--- Exercise passage ---
*** Begin section ***

Stuart Lauchlan Profile picture for user slauchlan May 20, 2024
Raj Seshadri, Chief Commercial Payments Officer at Mastercard, on the financial services providers Services thinking.


Last month Salesforce announced a slew of gen AI updates to its Financial Services Cloud (FSC) designed to tackle the “$83 billion problem” of customer chargeback disputes. At the time, Gaurav Mittal, EVP Ethoca, Cyber and Intelligence Solutions at Mastercard, was quoted as stating: 

The problem is material and large. It costs $37 to $40 to handle the dispute and there's over 400 million of these disputes in a given year. So, the ability to bring tools to our issuing partners, to our agents that serve on the frontlines of solving this problem for consumers every day, is really an important one. 

Flash forward a few weeks and the next phase of the relationship between Salesforce and Mastercard has taken shape in the firm of a new integration between FSC and the financial provider’s dispute resolution services which is being pitched as a one-stop shop for dispute management and chargeback prevention.

The integration means that data from Mastercard’s Ethoca Alerts notifications and Ethoca Consumer Clarity can be fed into FSC to provide greater end-to-end visibility to agents working to resolve a customer dispute.


By co-incidence, the new integration was announced in the same week that Mastercard provided more insight into its evolution as a financial services provider at the Barclays 14th Annual Emerging Payments and FinTech Forum.  Raj Seshadri, Chief Commercial Payments Officer, highlighted that the “Services journey” is over a decade old:

It started with consumer cards, and some of what we were doing in consumer cards, things like benefits and insurances on cards, marketing, consulting, it started there, but today, it goes way beyond that. There's a lot that we do in Services. Just for context, about 10 or 12 years ago, there's about a sixth of our revenues; it is now well over a third of our revenues.

As to what Mastercard defines as Services, Seshadri said there are five broad product categories to take into account:

The first one is consulting and innovation. We have, I would say, the pre-eminent consulting firm focused on payments globally. We also have a number of practice areas, and things that we are strong at in our technology areas, like AI or crypto or loyalty, the things that we're very good at.

*** End section ***

--- Provided records ---
*** Begin section ***

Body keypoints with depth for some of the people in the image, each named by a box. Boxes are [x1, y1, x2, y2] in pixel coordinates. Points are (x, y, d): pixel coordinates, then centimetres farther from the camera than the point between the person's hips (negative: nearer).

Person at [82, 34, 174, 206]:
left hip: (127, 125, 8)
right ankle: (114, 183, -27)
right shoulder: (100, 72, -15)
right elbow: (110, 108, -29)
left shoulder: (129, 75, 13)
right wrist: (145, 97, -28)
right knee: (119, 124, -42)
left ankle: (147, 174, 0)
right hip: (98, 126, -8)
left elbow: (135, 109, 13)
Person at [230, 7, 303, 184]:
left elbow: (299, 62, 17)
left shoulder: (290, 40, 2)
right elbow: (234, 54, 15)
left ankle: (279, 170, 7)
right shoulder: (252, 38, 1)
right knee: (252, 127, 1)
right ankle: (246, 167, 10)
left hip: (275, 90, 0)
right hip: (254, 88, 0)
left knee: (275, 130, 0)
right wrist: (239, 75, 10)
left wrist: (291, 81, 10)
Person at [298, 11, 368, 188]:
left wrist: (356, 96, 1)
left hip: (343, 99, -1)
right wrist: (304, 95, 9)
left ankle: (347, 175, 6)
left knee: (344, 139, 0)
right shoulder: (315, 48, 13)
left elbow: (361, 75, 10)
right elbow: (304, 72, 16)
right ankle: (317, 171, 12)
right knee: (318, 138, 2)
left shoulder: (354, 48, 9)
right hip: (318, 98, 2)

*** End section ***

--- Tasks to complete ---
a: Can you copy the records word for word, starting with the line that contains "right knee: (252, 127, 1)" and going on through the last line of the records?
b: Could you continue the piece on Mastercard's Services business from the point where it stops?

--- Answers for each item ---
a:
right knee: (252, 127, 1)
right ankle: (246, 167, 10)
left hip: (275, 90, 0)
right hip: (254, 88, 0)
left knee: (275, 130, 0)
right wrist: (239, 75, 10)
left wrist: (291, 81, 10)
Person at [298, 11, 368, 188]:
left wrist: (356, 96, 1)
left hip: (343, 99, -1)
right wrist: (304, 95, 9)
left ankle: (347, 175, 6)
left knee: (344, 139, 0)
right shoulder: (315, 48, 13)
left elbow: (361, 75, 10)
right elbow: (304, 72, 16)
right ankle: (317, 171, 12)
right knee: (318, 138, 2)
left shoulder: (354, 48, 9)
right hip: (318, 98, 2)

b:
We also have innovation Services. Many years ago, we were innovative, so our customers came to us saying, ‘How do we become more innovative with your techniques?’. So we provide those to co-create with our customers. The second area is, it's broadly insights and analytics. So providing benchmarking insights, real-time data to make decisions, building models and deploying them for our customers, providing software and service solutions like Test & Learn so that you can optimize decision-making, to maximize ROI.

The third area is Marketing Services where Mastercard looks at a consumer's life cycle end-to-end and consumer life cycle marketing, from acquisition to deepening the relationship to making it sticky. The fourth area is loyalty, which builds on many of Mastercard’s roots, in benefits and insurances on cards. But Seshadri explained:

Today, in loyalty, we go way beyond that with rewards and offers and redemption options. We have a deal with Expedia, where our consumers or our customers can redeem in the travel space. We have a lot of travel capabilities. So loyalty, and we have a proprietary platform, loyalty is a large area.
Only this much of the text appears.